Aliás, a direção, de que se encarregou o excelente ator Sr. Sadi Cabral – mostrou-se bastante, demonstrando que o responsável por sobre capitalizar seus dotes, conhecimentos e experiência de interprete inteligente e competente para aplicá-los convenientemente no novo em que se lança sem grandes rasgos mas de maneiras sem dúvida auspiciosa. Muitos efeitos poderia ter tirado do caráter sobrenatural da maioria das personagens, situações e circunstanciais. Não o fez creio que um tanto por falta de recursos materiais e um tanto por carência de predicados criadores.
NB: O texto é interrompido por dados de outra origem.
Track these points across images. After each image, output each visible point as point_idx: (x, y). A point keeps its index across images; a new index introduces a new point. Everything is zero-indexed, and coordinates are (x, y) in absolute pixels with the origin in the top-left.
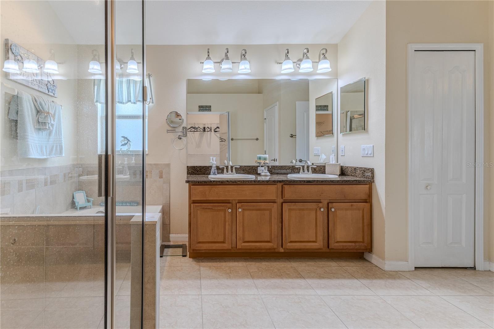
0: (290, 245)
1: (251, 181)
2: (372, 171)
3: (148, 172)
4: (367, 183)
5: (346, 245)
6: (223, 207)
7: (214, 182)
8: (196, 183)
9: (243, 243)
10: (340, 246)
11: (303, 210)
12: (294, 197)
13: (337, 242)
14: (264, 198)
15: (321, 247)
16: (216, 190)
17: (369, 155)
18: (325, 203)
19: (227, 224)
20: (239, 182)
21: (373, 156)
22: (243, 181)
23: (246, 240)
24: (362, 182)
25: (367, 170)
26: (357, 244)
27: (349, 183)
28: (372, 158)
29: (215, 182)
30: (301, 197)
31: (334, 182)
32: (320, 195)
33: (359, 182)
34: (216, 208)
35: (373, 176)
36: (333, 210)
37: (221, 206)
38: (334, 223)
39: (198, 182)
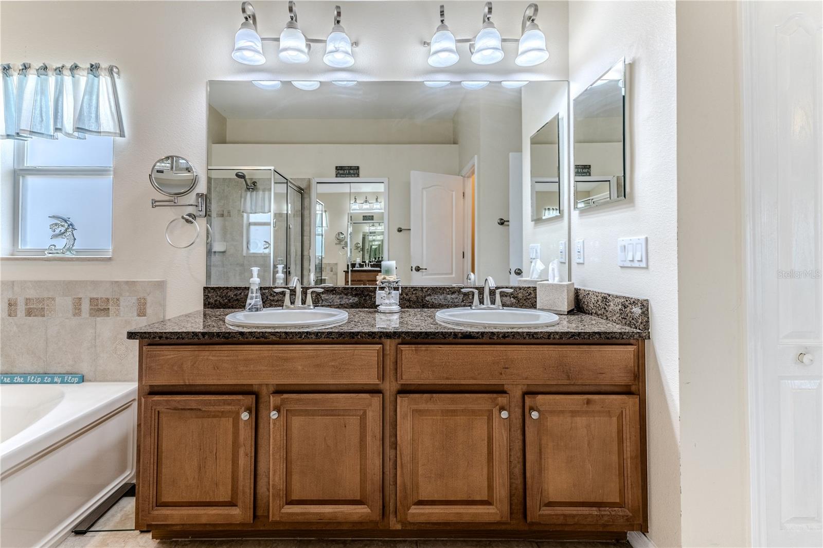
0: (417, 511)
1: (307, 333)
2: (645, 306)
3: (111, 302)
4: (632, 341)
5: (575, 512)
6: (229, 404)
7: (204, 337)
8: (154, 338)
9: (287, 504)
10: (557, 515)
11: (454, 413)
12: (428, 378)
13: (550, 504)
14: (345, 381)
15: (504, 519)
16: (211, 358)
17: (636, 264)
18: (517, 393)
19: (242, 452)
20: (274, 338)
21: (647, 268)
22: (286, 333)
23: (295, 497)
24: (616, 338)
25: (630, 304)
26: (606, 511)
27: (579, 340)
28: (643, 271)
29: (206, 337)
30: (447, 378)
31: (538, 338)
32: (501, 374)
33: (608, 338)
34: (212, 408)
35: (648, 322)
36: (535, 415)
37: (225, 403)
38: (540, 450)
39: (160, 337)
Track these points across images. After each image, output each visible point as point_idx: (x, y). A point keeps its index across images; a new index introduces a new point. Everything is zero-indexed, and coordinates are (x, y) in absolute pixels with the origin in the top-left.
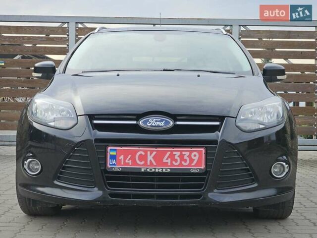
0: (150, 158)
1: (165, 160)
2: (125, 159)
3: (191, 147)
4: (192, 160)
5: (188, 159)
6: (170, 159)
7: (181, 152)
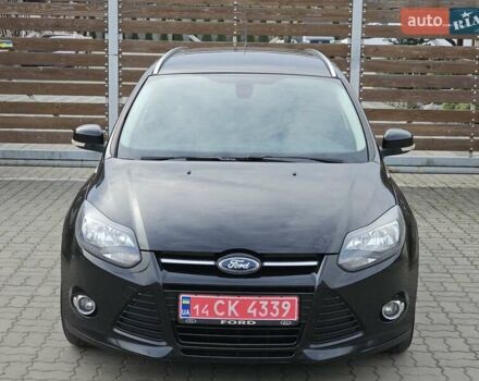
0: (231, 308)
1: (249, 311)
2: (200, 310)
3: (282, 296)
4: (282, 311)
5: (277, 310)
6: (255, 310)
7: (269, 301)
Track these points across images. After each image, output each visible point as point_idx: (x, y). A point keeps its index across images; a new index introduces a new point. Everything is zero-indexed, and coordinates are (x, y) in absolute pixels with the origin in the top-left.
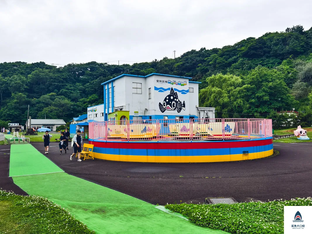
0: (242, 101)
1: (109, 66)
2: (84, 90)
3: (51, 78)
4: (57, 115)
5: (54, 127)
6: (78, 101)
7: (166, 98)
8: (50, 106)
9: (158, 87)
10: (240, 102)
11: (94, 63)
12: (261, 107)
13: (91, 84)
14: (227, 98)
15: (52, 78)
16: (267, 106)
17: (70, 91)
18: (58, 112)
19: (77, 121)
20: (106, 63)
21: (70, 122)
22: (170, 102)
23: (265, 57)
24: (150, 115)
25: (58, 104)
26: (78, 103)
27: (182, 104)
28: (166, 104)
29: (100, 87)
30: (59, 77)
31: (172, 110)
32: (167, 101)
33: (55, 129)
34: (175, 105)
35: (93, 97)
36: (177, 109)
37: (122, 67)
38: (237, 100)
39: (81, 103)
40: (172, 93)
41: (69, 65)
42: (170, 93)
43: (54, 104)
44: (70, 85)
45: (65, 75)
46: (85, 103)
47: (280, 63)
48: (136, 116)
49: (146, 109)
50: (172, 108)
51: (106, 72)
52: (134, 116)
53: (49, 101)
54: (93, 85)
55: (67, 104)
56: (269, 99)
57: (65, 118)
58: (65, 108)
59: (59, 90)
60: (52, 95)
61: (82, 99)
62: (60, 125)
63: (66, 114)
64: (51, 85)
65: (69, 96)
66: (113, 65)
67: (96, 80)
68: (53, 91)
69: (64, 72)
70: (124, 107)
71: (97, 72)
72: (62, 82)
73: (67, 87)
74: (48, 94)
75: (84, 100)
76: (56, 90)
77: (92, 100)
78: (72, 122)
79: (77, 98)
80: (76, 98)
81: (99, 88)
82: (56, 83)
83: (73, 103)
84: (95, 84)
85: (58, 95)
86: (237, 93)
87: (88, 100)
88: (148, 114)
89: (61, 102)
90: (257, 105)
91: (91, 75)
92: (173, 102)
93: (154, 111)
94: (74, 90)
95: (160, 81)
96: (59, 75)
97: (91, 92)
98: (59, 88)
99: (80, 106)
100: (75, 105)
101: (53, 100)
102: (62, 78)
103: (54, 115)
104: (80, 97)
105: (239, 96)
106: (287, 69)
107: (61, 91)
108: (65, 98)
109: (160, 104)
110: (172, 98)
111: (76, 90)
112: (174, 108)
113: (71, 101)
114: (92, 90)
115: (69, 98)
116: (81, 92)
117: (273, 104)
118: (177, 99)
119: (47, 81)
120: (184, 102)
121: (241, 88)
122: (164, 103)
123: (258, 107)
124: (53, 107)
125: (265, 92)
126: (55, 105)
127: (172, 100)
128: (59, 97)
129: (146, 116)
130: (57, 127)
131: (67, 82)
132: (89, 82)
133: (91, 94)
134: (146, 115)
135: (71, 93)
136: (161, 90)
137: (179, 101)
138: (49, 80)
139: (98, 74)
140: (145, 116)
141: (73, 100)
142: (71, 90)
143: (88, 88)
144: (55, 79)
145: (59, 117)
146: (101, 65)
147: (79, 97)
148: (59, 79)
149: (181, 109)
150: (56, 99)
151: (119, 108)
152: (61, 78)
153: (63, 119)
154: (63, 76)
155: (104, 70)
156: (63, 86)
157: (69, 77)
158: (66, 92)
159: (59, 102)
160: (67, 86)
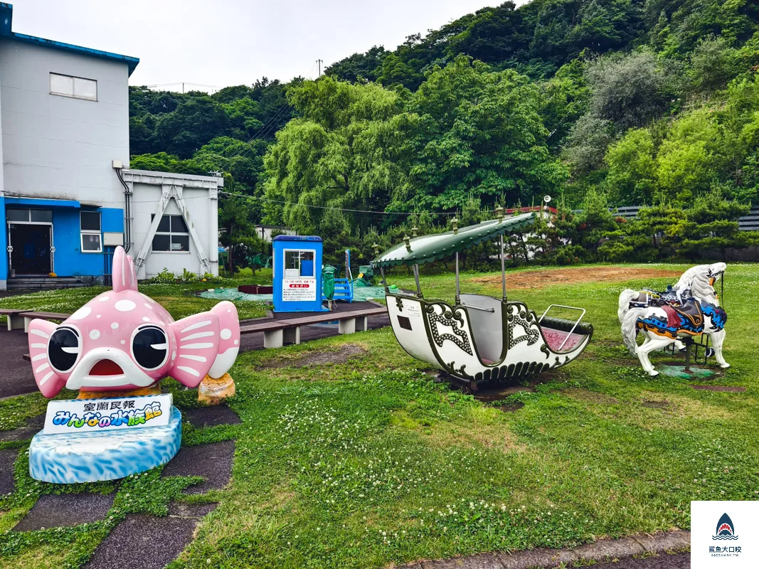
0: (387, 172)
10: (382, 175)
12: (446, 191)
14: (339, 157)
16: (465, 187)
20: (144, 88)
23: (514, 58)
47: (550, 75)
56: (469, 161)
86: (373, 140)
90: (433, 186)
106: (566, 89)
117: (484, 183)
121: (386, 125)
123: (436, 191)
125: (464, 138)
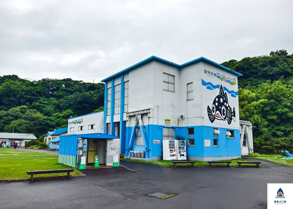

Teve, entretanto, colaboração muito apreciável com relação a cenário e figurinos, devido ao Sr. Pernambuco de Oliveira.
Quanto à interpretação, há que se destacar as senhoras Graziela Ramalho (Anastácia), Cora Costa (Dona Benta) e Lícia Magna (Emília) que deram aos papéis da preta cozinheira da vovozinha e da famosa boneca falante de Monteiro Lobato um desenho e um relevo dos mais estimáveis. Os Srs. Pedro Veiga (Capitão Gancho), Miguel Rosemberg (Visconde) e Aquilino Barreiros (D. Quixote) – bastante aceitáveis. Razoáveis apenas a Sra. Katucha Delgado (Branca de Neve) e o Sr.Gerdal santos (Príncipe Codadá). Irrazoáveis a menina Shirley Brasil (Narizinho) e o menino Newton da Mata (Pedrinho).
O Anel Mágico, possui excelentes cenários de Santa Rosa, mas não possui peça para eles. É um original adulto substancialmente sem nenhuma infância. Tudo quanto há de infantil ou pretende ser infantil é estranho a peça propriamente, superposto e acrescentado a peça, sob a forma de correrias a truques de contrarregra. A peça propriamente nada tem a ver com aquilo, é cheia de simbolismos adultos. “intenções” e filosofanças marca MalbaTahan, como aquela coisa da pedra que era leve demais para uns, pesada demais para outros e nem leve nem pesada para terceiros outros.
De direção e interpretação – a parte o jovem Edgard Vasconcelos que se revela um interprete de qualidades e recursos os mais promissores – não se pode praticamente falar pois na estreia ninguém sabia o papel.